Given data.
○ ○ ○ ○ ○

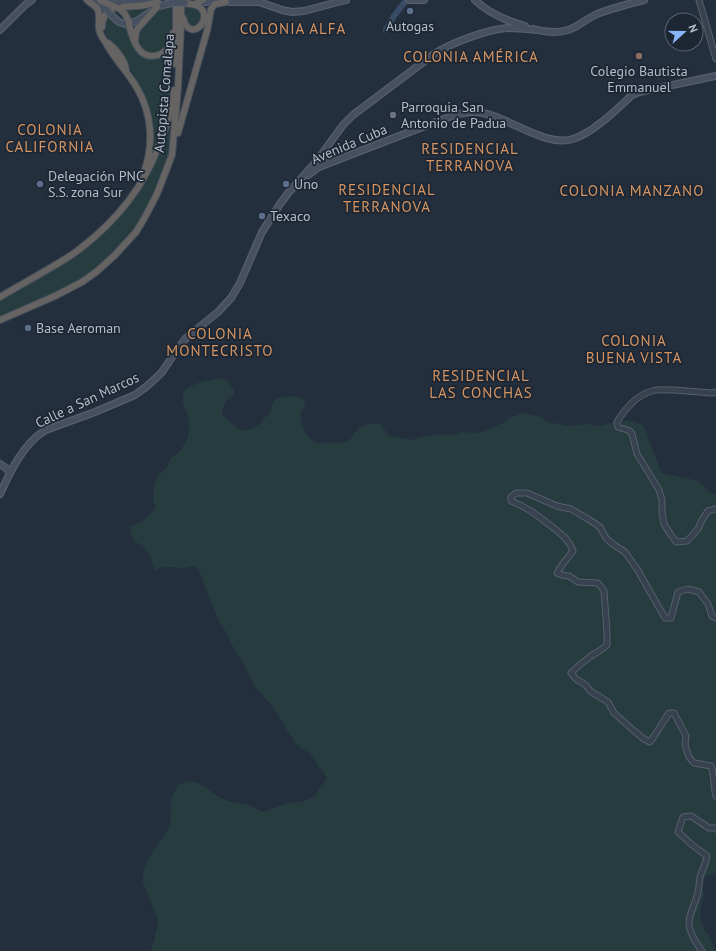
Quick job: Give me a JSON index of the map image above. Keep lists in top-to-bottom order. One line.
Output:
{"streets":{"highway":["Autopista Comalapa"],"main road":["Avenida Cuba","Calle a San Marcos"]},"crossings":[["Avenida Cuba","Calle a San Marcos"]],"districts":["COLONIA ALFA","COLONIA AMÉRICA","COLONIA CALIFORNIA","RESIDENCIAL TERRANOVA","RESIDENCIAL TERRANOVA","COLONIA MANZANO","COLONIA MONTECRISTO","COLONIA BUENA VISTA","RESIDENCIAL LAS CONCHAS"],"places":["Autogas","Colegio Bautista Emmanuel","Parroquia San Antonio de Padua","Delegación PNC S.S. zona Sur","Uno","Texaco","Base Aeroman"],"north":"right"}
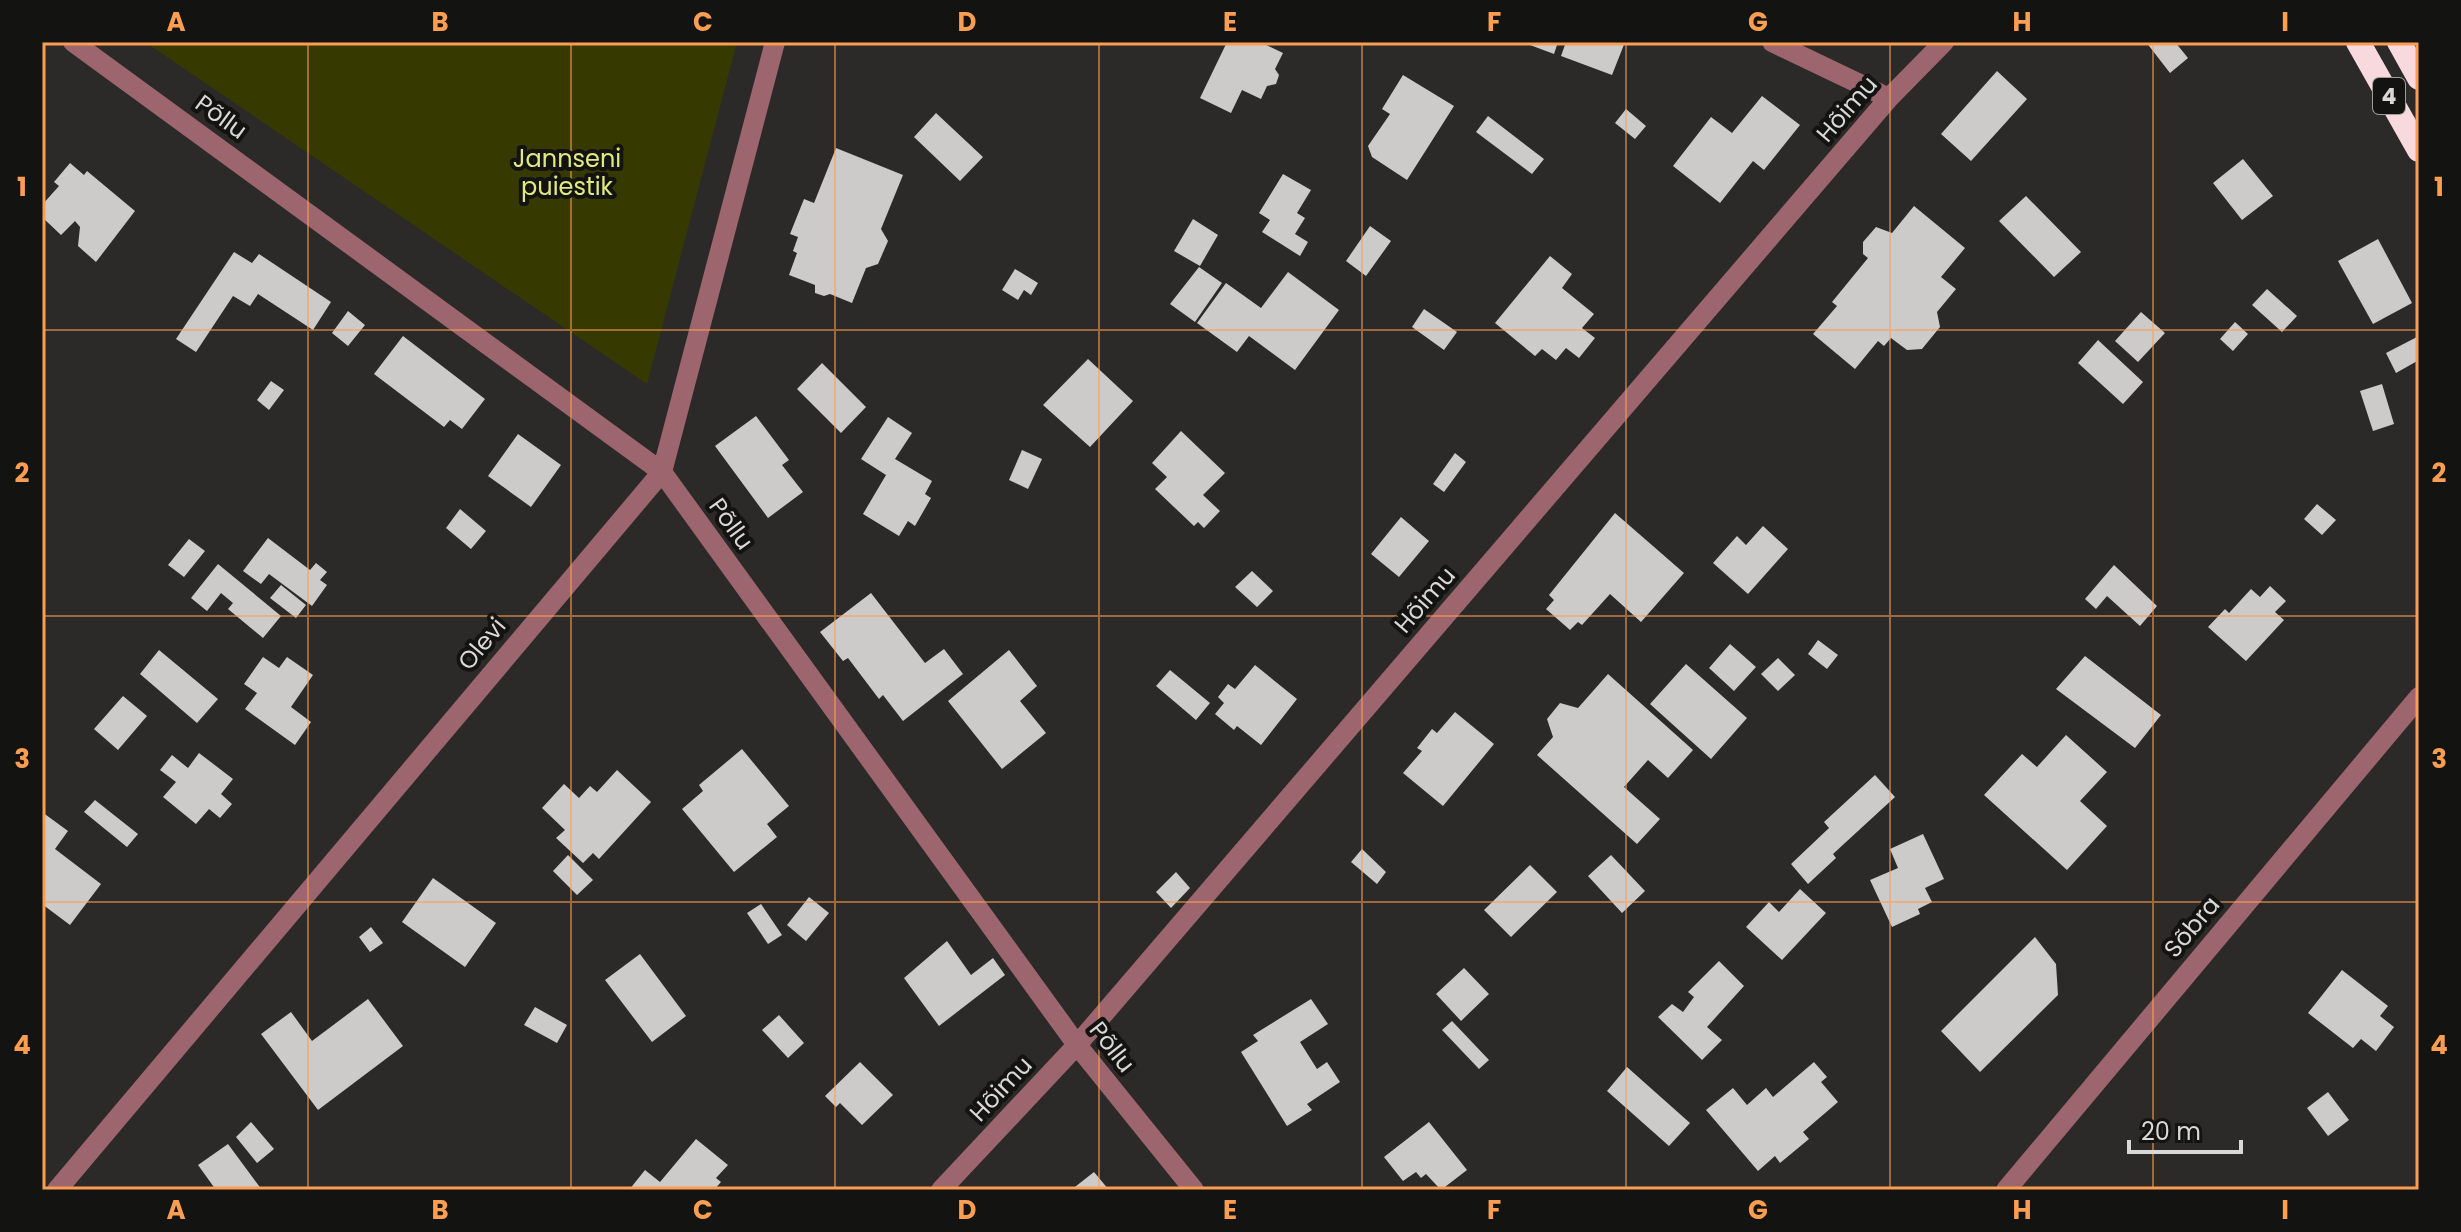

○ ○ ○ ○ ○

Without including any picture, output all the material exactly as it appears.

Result below.
Quick job: Give me a JSON index of the map image above. Keep lists in top-to-bottom order. One line.
Output:
{"streets":{"highway":["Autopista Comalapa"],"main road":["Avenida Cuba","Calle a San Marcos"]},"crossings":[["Avenida Cuba","Calle a San Marcos"]],"districts":["COLONIA ALFA","COLONIA AMÉRICA","COLONIA CALIFORNIA","RESIDENCIAL TERRANOVA","RESIDENCIAL TERRANOVA","COLONIA MANZANO","COLONIA MONTECRISTO","COLONIA BUENA VISTA","RESIDENCIAL LAS CONCHAS"],"places":["Autogas","Colegio Bautista Emmanuel","Parroquia San Antonio de Padua","Delegación PNC S.S. zona Sur","Uno","Texaco","Base Aeroman"],"north":"right"}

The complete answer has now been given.